TASK DETAILS: Copy out character for character the lines of the records below, starting at the line containing "sineklikle menteşeli arasında" and stopping after the line containing "aşağıdaki gibidir.".

::::::

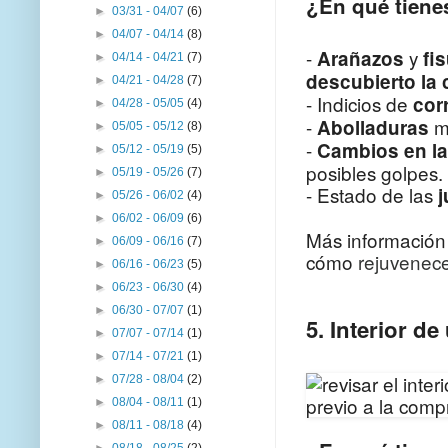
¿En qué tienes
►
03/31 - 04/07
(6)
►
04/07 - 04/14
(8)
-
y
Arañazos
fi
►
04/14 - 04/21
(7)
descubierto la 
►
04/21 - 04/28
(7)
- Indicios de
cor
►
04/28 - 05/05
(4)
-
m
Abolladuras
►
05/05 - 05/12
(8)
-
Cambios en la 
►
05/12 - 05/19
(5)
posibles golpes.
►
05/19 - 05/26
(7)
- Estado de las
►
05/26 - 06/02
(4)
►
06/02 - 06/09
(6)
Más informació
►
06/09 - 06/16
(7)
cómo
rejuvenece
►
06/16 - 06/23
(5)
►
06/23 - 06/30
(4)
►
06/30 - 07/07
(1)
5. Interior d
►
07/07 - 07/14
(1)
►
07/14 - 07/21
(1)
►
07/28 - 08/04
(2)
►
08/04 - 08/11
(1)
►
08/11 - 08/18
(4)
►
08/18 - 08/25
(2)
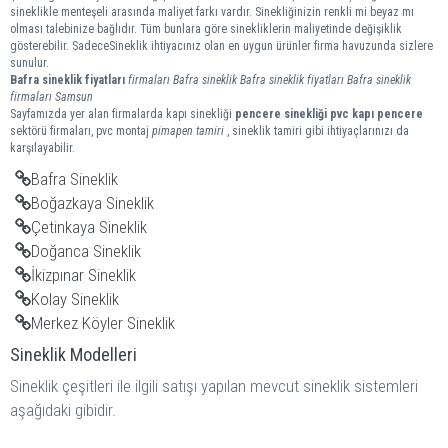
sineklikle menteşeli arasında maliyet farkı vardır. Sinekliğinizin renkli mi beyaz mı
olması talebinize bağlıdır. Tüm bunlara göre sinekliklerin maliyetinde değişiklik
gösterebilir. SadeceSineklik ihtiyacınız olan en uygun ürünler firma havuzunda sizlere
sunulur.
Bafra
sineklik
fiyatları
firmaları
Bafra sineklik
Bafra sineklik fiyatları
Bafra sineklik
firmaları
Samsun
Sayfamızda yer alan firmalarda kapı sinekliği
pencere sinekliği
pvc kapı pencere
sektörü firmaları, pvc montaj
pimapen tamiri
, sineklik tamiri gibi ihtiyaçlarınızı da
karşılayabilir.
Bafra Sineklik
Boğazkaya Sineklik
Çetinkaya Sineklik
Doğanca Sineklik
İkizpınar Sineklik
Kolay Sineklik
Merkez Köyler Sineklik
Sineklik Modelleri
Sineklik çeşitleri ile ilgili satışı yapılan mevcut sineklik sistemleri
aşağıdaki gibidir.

::::::

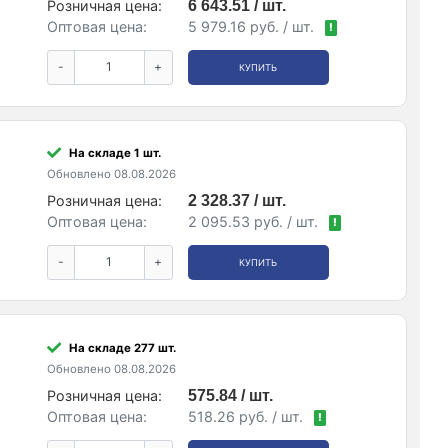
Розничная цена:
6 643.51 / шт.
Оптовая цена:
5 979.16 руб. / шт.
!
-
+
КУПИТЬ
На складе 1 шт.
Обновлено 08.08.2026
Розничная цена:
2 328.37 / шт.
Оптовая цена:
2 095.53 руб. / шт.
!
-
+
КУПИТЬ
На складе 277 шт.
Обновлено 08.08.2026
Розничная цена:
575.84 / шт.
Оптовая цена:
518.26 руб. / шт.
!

::::::

YOUR RESPONSE:
sineklikle menteşeli arasında maliyet farkı vardır. Sinekliğinizin renkli mi beyaz mı
olması talebinize bağlıdır. Tüm bunlara göre sinekliklerin maliyetinde değişiklik
gösterebilir. SadeceSineklik ihtiyacınız olan en uygun ürünler firma havuzunda sizlere
sunulur.
Bafra
sineklik
fiyatları
firmaları
Bafra sineklik
Bafra sineklik fiyatları
Bafra sineklik
firmaları
Samsun
Sayfamızda yer alan firmalarda kapı sinekliği
pencere sinekliği
pvc kapı pencere
sektörü firmaları, pvc montaj
pimapen tamiri
, sineklik tamiri gibi ihtiyaçlarınızı da
karşılayabilir.
Bafra Sineklik
Boğazkaya Sineklik
Çetinkaya Sineklik
Doğanca Sineklik
İkizpınar Sineklik
Kolay Sineklik
Merkez Köyler Sineklik
Sineklik Modelleri
Sineklik çeşitleri ile ilgili satışı yapılan mevcut sineklik sistemleri
aşağıdaki gibidir.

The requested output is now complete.